Sürdürülebilirlik, bizim için bir moda terimi değil; zanaatın özünden gelen bir değerler bütünü. Tasarım anlayışımızda yüksek kalite ve zarafeti ön planda tutarken, sosyal sorumluluğu da önemseyerek her detayda özen gösteriyoruz. Geleneksel zanaat tekniklerini modern estetikle birleştirerek, bu değerlerin gelecekte de sürdürülebilir olmasını sağlamayı amaçlıyoruz.

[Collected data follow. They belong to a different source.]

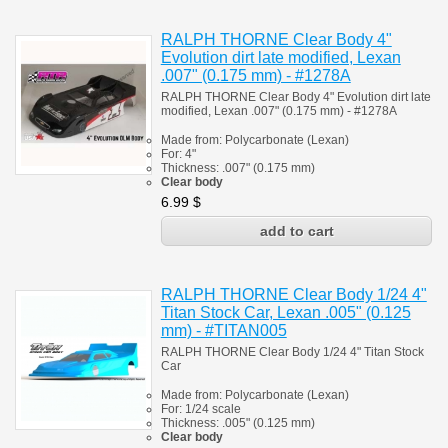
RALPH THORNE Clear Body 4"
Evolution dirt late modified, Lexan
.007" (0.175 mm) - #1278A
RALPH THORNE Clear Body 4" Evolution dirt late
modified, Lexan .007" (0.175 mm) - #1278A
Made from:
Polycarbonate
(
Lexan)
For: 4"
Thickness:
.007" (0.175 mm)
Clear body
6.99
$
RALPH THORNE Clear Body 1/24 4"
Titan Stock Car, Lexan .005" (0.125
mm) - #TITAN005
RALPH THORNE Clear Body 1/24 4" Titan Stock
Car
Made from:
Polycarbonate
(
Lexan)
For: 1/24 scale
Thickness:
.005" (0.125 mm)
Clear body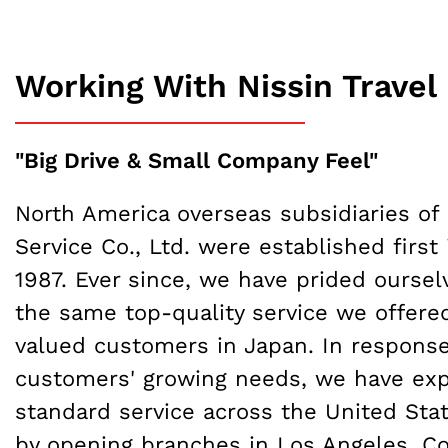
Working With Nissin Travel
"Big Drive & Small Company Feel"
North America overseas subsidiaries of 
Service Co., Ltd. were established first 
1987. Ever since, we have prided oursel
the same top-quality service we offered
valued customers in Japan. In response
customers' growing needs, we have ex
standard service across the United St
by opening branches in Los Angeles, C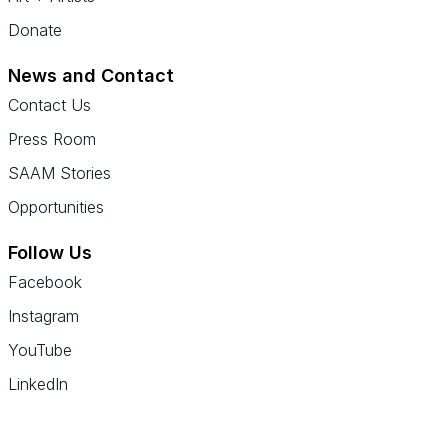
Donate
News and Contact
Contact Us
Press Room
SAAM Stories
Opportunities
Follow Us
Facebook
Instagram
YouTube
LinkedIn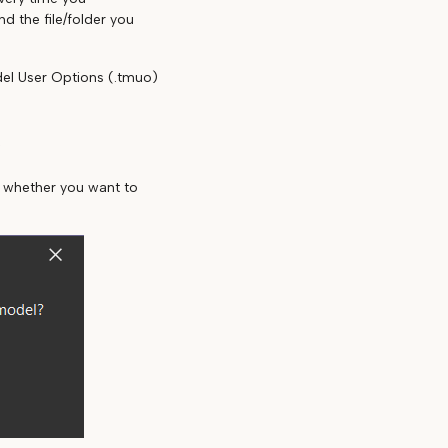
d the file/folder you
del User Options (.tmuo)
e
u whether you want to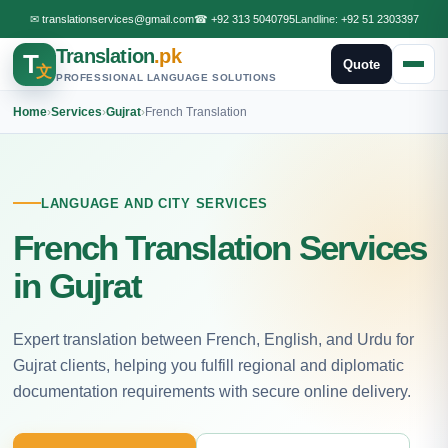
✉
translationservices@gmail.com
☎
+92 313 5040795
Landline:
+92 51 2303397
Translation
.pk
T
Quote
文
PROFESSIONAL LANGUAGE SOLUTIONS
Home
›
Services
›
Gujrat
›
French Translation
LANGUAGE AND CITY SERVICES
French Translation Services
in Gujrat
Expert translation between French, English, and Urdu for
Gujrat clients, helping you fulfill regional and diplomatic
documentation requirements with secure online delivery.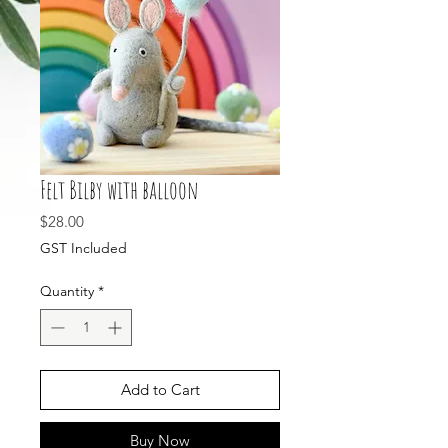
Felt Bilby with balloon
Price
$28.00
GST Included
Quantity
*
Add to Cart
Buy Now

İster iğne oyası, tel kırma veya telkari işçiliği olsun, zanaatkârların emeklerini finansal bir karşılığa dönüştürebilmeleri, bu değerli zanaatların unutulmaması ve gelecek nesillere aktarılması için kritik öneme sahip. AnatolianCraft olarak, zanaatkarlık mirasını modern dünyaya taşıma görevini büyük bir titizlikle üstleniyoruz. Büyüme hedeflerimize ulaştıkça, etki alanımızdaki zanaatkar sayısının artması ve sosyal etkimizin genişlemesi bizi heyecanlandırıyor. Bu süreç, zanaatın estetik ve kültürel değerlerini yaşatırken, bize derin bir tatmin ve mutluluk veriyor.